Allo stesso tempo, siamo estremamente contrariati con chi mostra le fotografie dei ghiacciai dei primi del Novecento paragonandole a come sono attualmente. È bene ricordare che, nei primi del Novecento, si usciva da quella che viene chiamata Piccola Era Glaciale, un periodo che nulla ha a che fare con le ere glaciali vere e proprie, quando i ghiacciai si estendevano fino alla Pianura Padana scavando i laghi del nord Italia.
Durante la Piccola Era Glaciale si verificò una fase di clima molto rigido rispetto agli standard attuali, ma anche a quelli dei primi del Novecento. Un’ondata di freddo del 1956 o del 1985, rispetto a quelle avvenute durante la Piccola Era Glaciale, potrebbe essere considerata moderata. In quegli anni si registrò un sensibile incremento delle estensioni dei ghiacciai, tanto che alcuni villaggi alpini furono costretti ad essere abbandonati perché la neve li raggiungeva e non si scioglieva per tutto l’anno.
È innegabile che le grandinate si siano verificate anche in passato, così come le ondate di calore. Vi abbiamo parlato di quelle terribili del 1946, addirittura nella prima decade di settembre, quando si raggiunsero persino 45 gradi Celsius in varie stazioni meteorologiche ufficiali del sud Italia. Tuttavia, quelli erano eventi meteo isolati, e infatti gli inverni successivi spesso erano molto rigidi, con neve che non si limitava a cadere solo nelle località sciistiche del nord Italia, ma anche in pianura, facendo capolino ogni anno anche in città come Roma e Firenze, cosa che ormai accade alquanto raramente. Peraltro, la neve non si vede quasi più neanche in Pianura Padana, fenomeno davvero impressionante per l’ultimo decennio. Questo accade anche oltre le Alpi, e in altre località del nostro pianeta. Pensate che un record di assenza di nevicate si è verificato persino a New York, dove non c’è la catena alpina a bloccare l’irruzione d’aria fredda; qui il gelo arriva ed è davvero intenso rispetto a quello nostrano perché proviene dal Canada e non dall’Oceano Atlantico.

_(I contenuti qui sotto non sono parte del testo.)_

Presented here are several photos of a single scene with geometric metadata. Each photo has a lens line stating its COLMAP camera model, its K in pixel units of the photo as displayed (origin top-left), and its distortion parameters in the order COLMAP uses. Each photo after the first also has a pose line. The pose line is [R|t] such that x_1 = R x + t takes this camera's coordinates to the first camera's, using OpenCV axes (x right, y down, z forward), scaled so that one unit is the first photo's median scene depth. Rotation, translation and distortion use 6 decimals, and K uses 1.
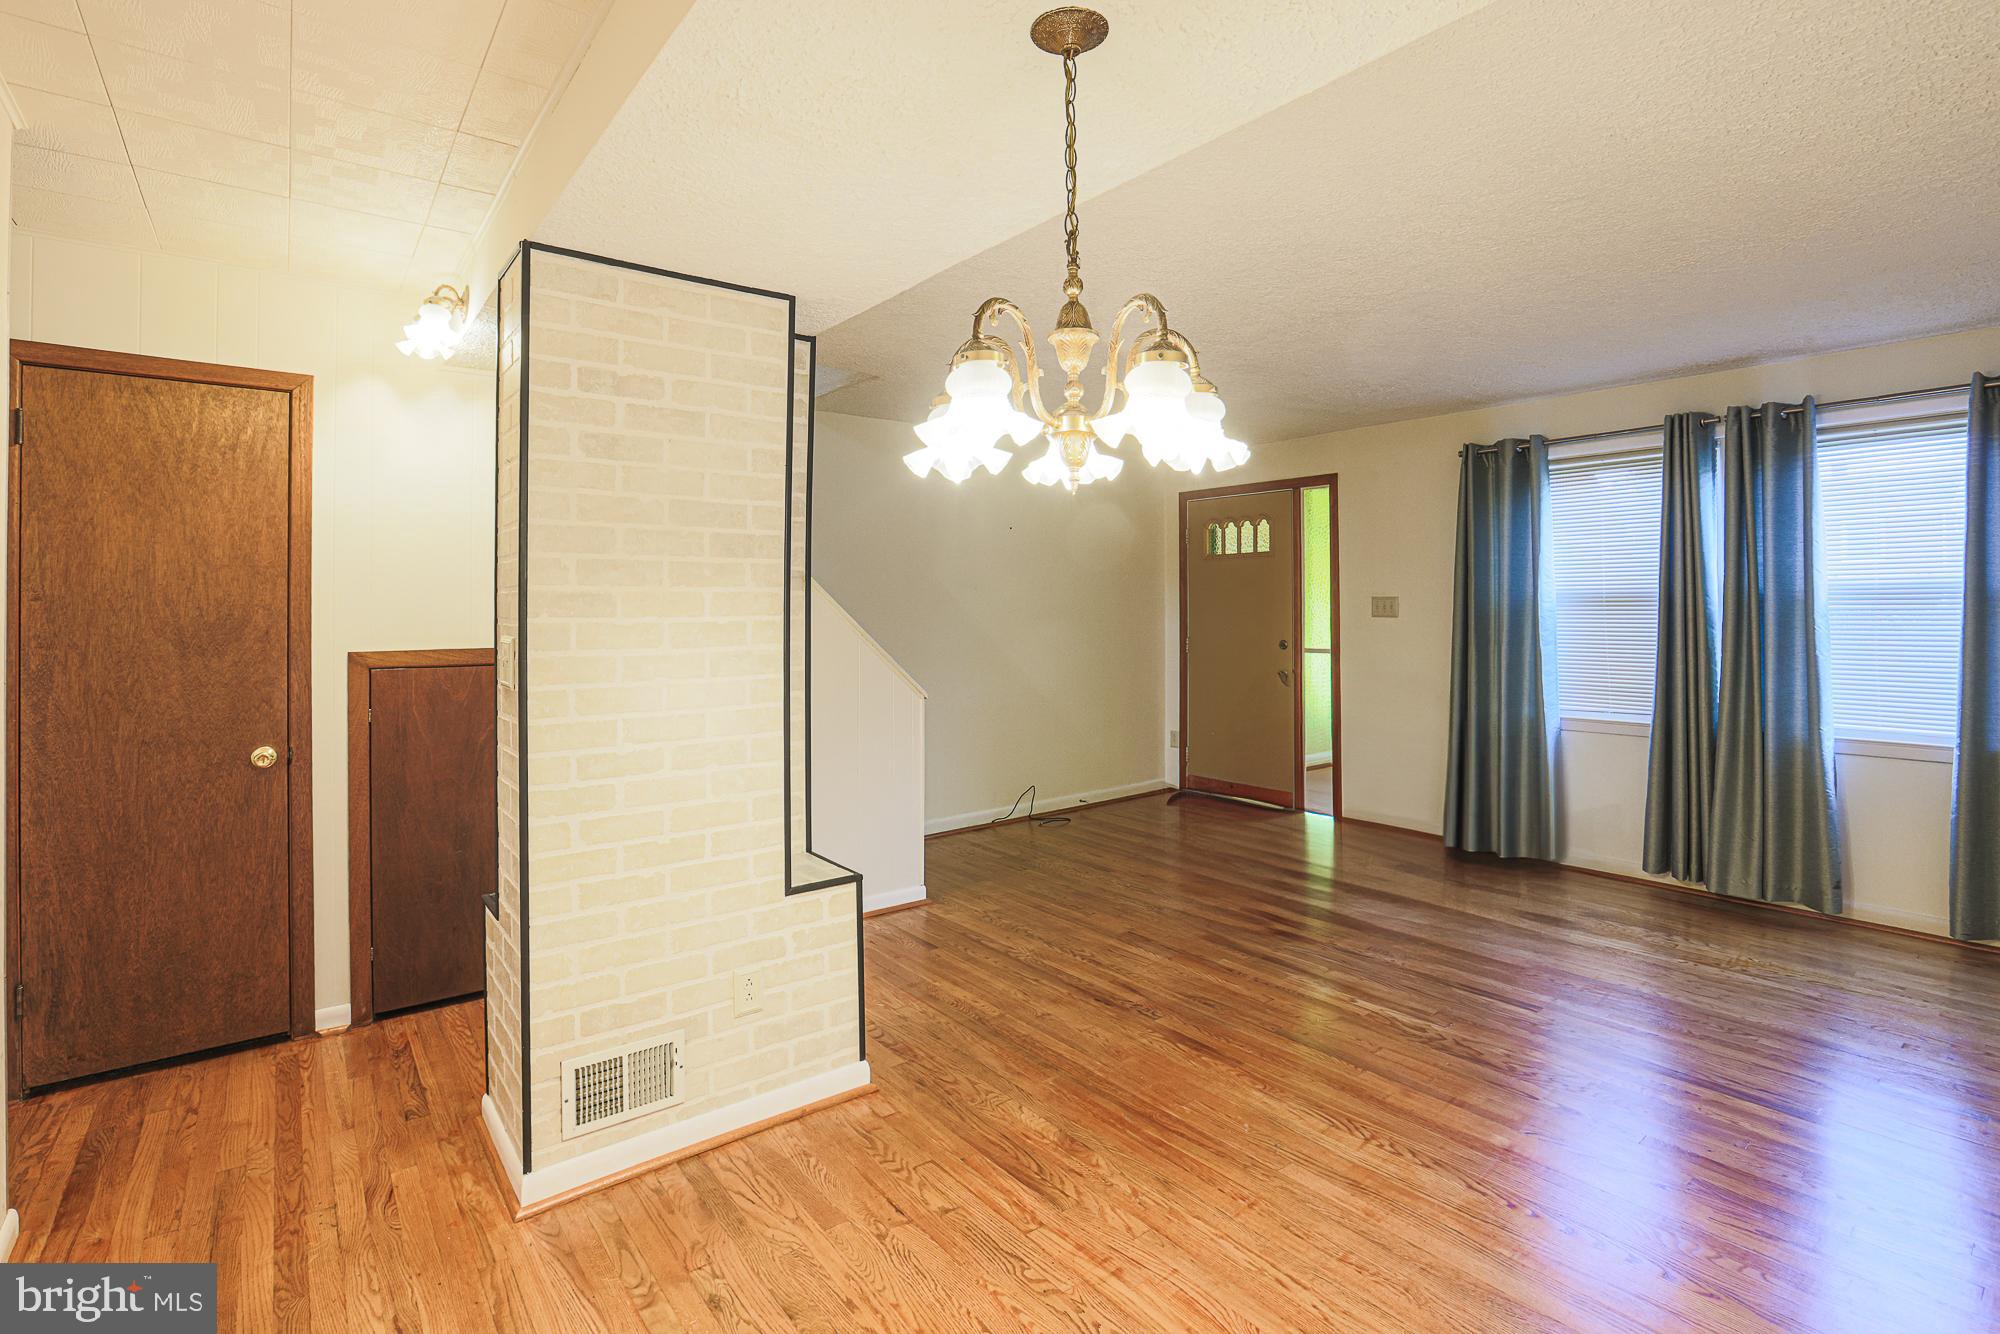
lens RADIAL K [[930.6, 0, 991.9], [0, 930.6, 637.5], [0, 0, 1]] dist [-0.032441, 0.015402]
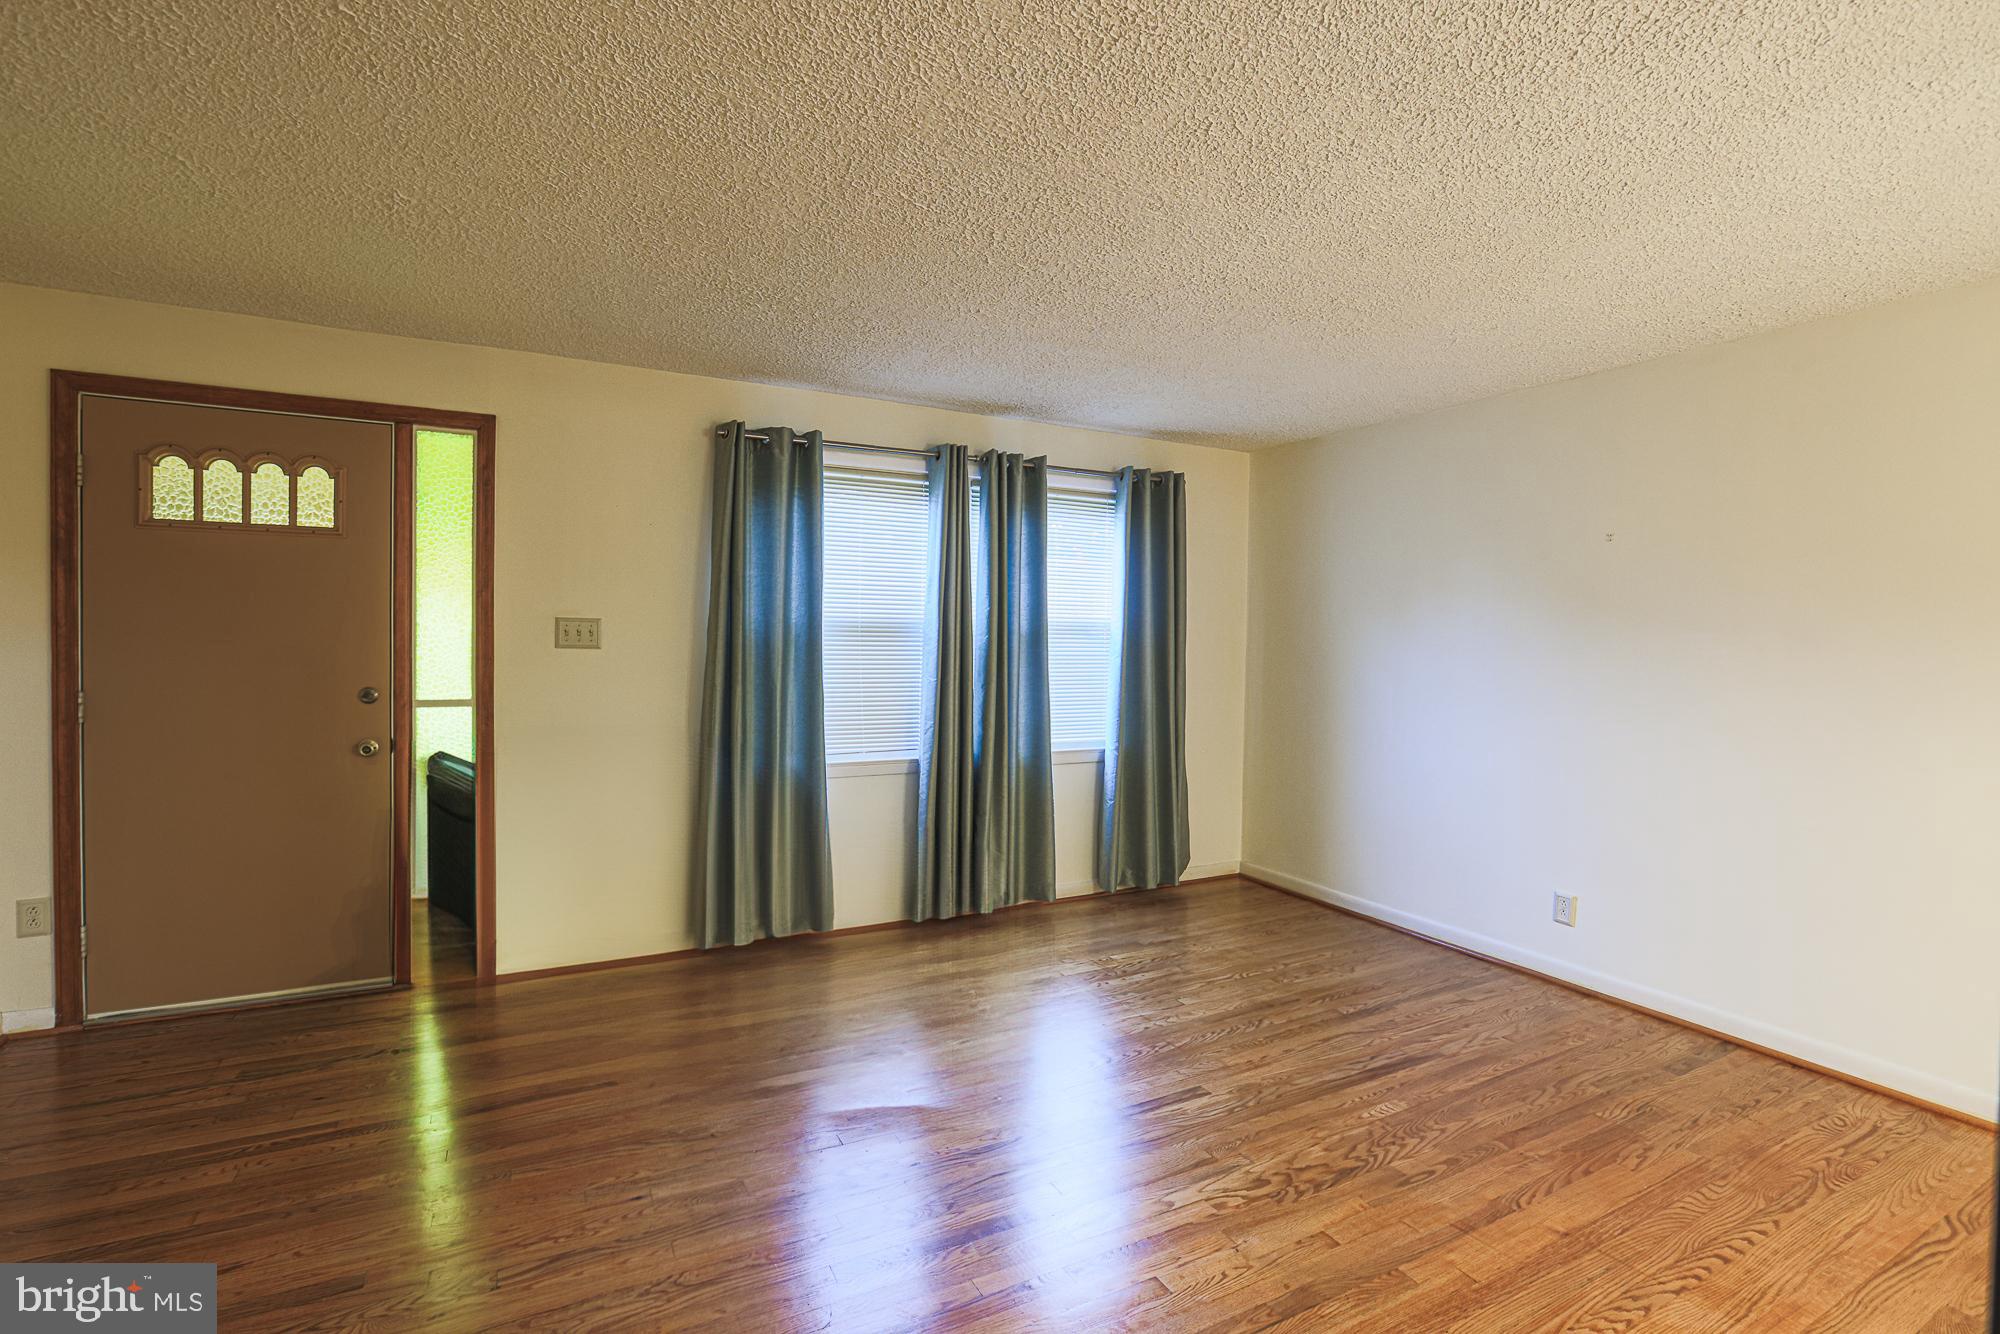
lens RADIAL K [[922.3, 0, 1000.0], [0, 922.3, 667.0], [0, 0, 1]] dist [-0.035689, 0.013124]
pose [[0.190988, -0.017507, 0.981436, -0.280582], [0.017596, 0.999741, 0.014410, -0.019430], [-0.981435, 0.014518, 0.191246, 0.929199]]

In questi giorni, un’ondata di calore record sta raggiungendo l’Australia. Ci troviamo alla fine del loro inverno e sta per cominciare la primavera meteorologica, che da loro inizia il primo di settembre. Sono previste temperature molto superiori alla media, e probabilmente ci saranno nuovi record estremi.
La differenza sostanziale con gli eccessi di caldo e maltempo del passato è che attualmente questi fenomeni sono di lunghissima durata e persistenti. Anche se non generano temperature record estreme come qui nel 2024, la loro persistenza altera la temperatura media, portando a stagioni tra le più calde mai registrate da strumentazioni affidabili.